中国に対して戦争を煽っているのが米国と日本です。これは間違いありません。遠くない将来、台湾を巡って衝突が起きるでしょう。日中共同声明等をきちんと理解すれば、悪いのは日米側になります。政府が紛争画策に精を出し金も出す国は、やがて酷いことになります。米国のホームレスの数を見れば一目瞭然でしょう。都市別ホームレスランキングで2位はニューヨーク、3位はロサンゼルスです。内政は放置なのでしょうか。

list25.com

 

 

そんな国に誰が投資したいと思うでしょうか。儲ければいいという世界は変わっていくはずです。

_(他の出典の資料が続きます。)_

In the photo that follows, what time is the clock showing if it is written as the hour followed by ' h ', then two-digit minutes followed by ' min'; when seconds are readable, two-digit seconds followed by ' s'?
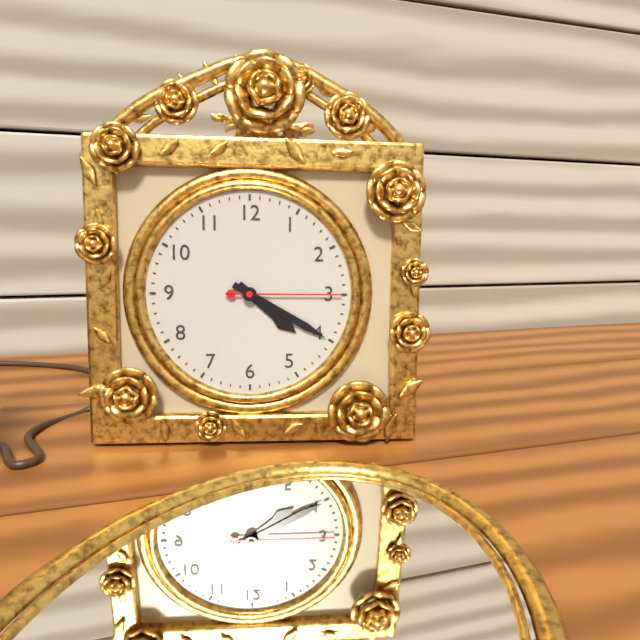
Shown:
4 h 20 min 15 s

Twitterを買収したイーロン・マスクが、米国企業による言論統制・情報統制をバラしています。この流れは止まらないでしょう。

 

但し前述の通り、それでも米国は世界最大の金融マーケットです。下記のように株式マーケットの60%を占めています。

 

 

私は、中国国内の投資家人口が今後増えていくと予想しています。それにつれて、中国の金融マーケットも大きくなるはずです。FG500でトップの国でありながら、わずか3.6%のマーケットが中国なのです。このギャップは非常に魅力的。もちろん規制をかけながら、少しずつ拡大していくと思っています。そうなれば、中国企業はわざわざ米国市場で上場する必要もない。この金融分断は起きると思います。それでもなお、米国市場が強いことは変わらないでしょう。

 

安定運用を目指す場合は、北米の比重が高いほうが良いかもしれません。私は積立で安定を求める必要性がないので、考えは固まりつつあります。

 

余談になりますが、日本人が本当の歴史を学べる良書たちは、ほとんど日本人の目に触れることがありません。下記は奈良静馬・著の『西班牙(スペイン)古文書を通じて見たる日本と比律賓(フィリピン)』の冒頭の文章です。

 

『ワシントン会議は(中略)、日本の発展を徹頭徹尾、阻止しようとする日本いぢめの会議であった』

 

 

未だにこの手の妨害をやり続けている国があるということ、そしてその国が金融の世界でトップであることを、日本人のみならず世界が刮目しなければなりません。歴史から何を学ぶかは自由ですが、真実を知らない無知は時に罪になります。